Text block >>
***
Julie: Welcome, Jim. I see you are “out of Africa,” for a while. How many times have you been to the Dark Continent?
Jim: I think I’ve been to southern Africa eight times, and have stayed for as long as six weeks at a time. The first two trips were work assignments when I was Field Editor with GUNS magazine of San Diego. The first was at the invitation of SATOUR, the South African Tourism Board. They invited a total of seven outdoors writers and broadcast media hosts from the U.S. and Canada to report on the recreation opportunities in the country. I was one of only three magazine editors on the junket. The next opportunity came two years later, this time to Zimbabwe, an advertiser–sponsored safari with the purpose of reporting on the sponsor’s new products. I was one of four selected because of our following or popularity in our respective magazines.
***
Job >>
Continue the interview about Jim's trips to Africa from where it stops.

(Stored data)
***
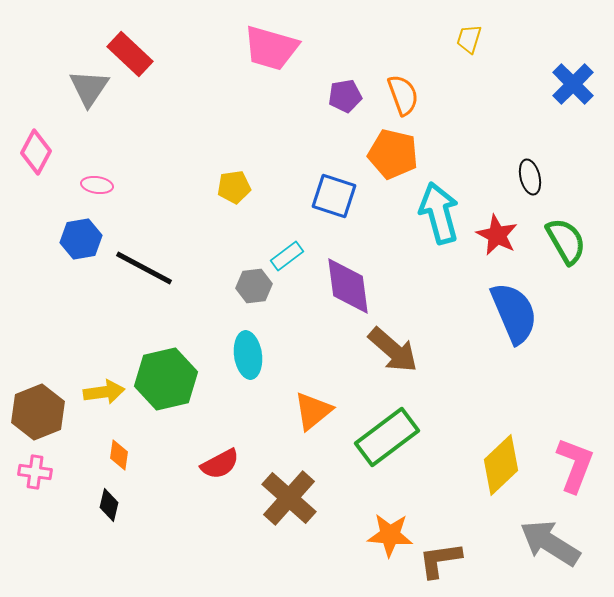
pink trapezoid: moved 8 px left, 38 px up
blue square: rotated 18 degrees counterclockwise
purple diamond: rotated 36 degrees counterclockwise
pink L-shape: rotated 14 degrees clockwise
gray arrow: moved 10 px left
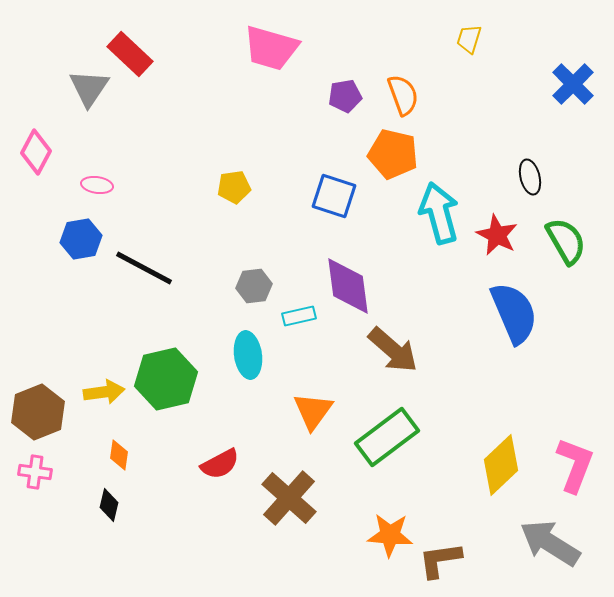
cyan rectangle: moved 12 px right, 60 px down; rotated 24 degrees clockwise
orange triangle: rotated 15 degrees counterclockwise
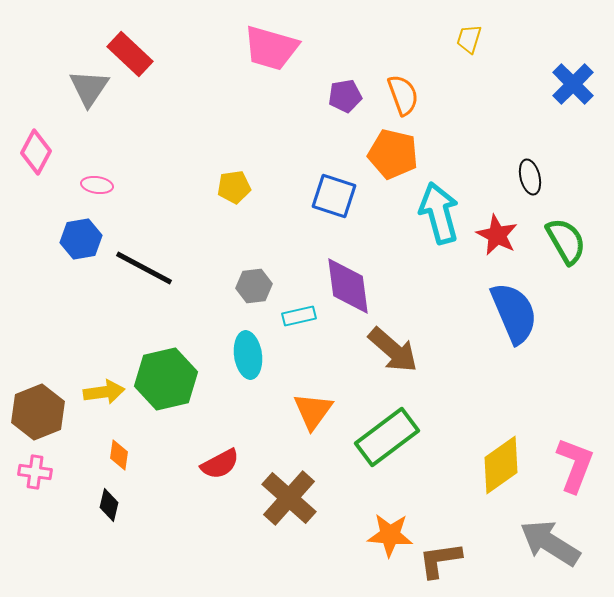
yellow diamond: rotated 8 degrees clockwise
***
Written response >>
After that I was hooked on Africa and went back several times later, on my own dime, and with my wife. Wives don’t go along on press junkets. We’ve also visited other locales across Africa—Morocco, Egypt, Kenya, Zanzibar, Zambia, and Botswana—but South Africa is my preference as a destination.
Julie: It’s certainly the most unusual. I see that guns play a large role in your books and have been part of your life. When did you first pick up a gun, and how have you used this knowledge throughout your career?
Jim: As a Kentuckian, guns just came naturally to me; at least I like to think of it that way. I shot alongside my father as a youngster, but I actually bought my first gun, a .22 rifle, when I was about fifteen. I made a handshake deal with the gun shop to pay it off over time; my parents were not involved. It was the first contract of my life. It couldn’t happen today with the laws governing firearm purchases, and it certainly couldn’t happen between the dealer and a minor.
Julie: Where did the idea for Assassination Safari originate? Were you involved in any hairy moments while traveling in southern Africa?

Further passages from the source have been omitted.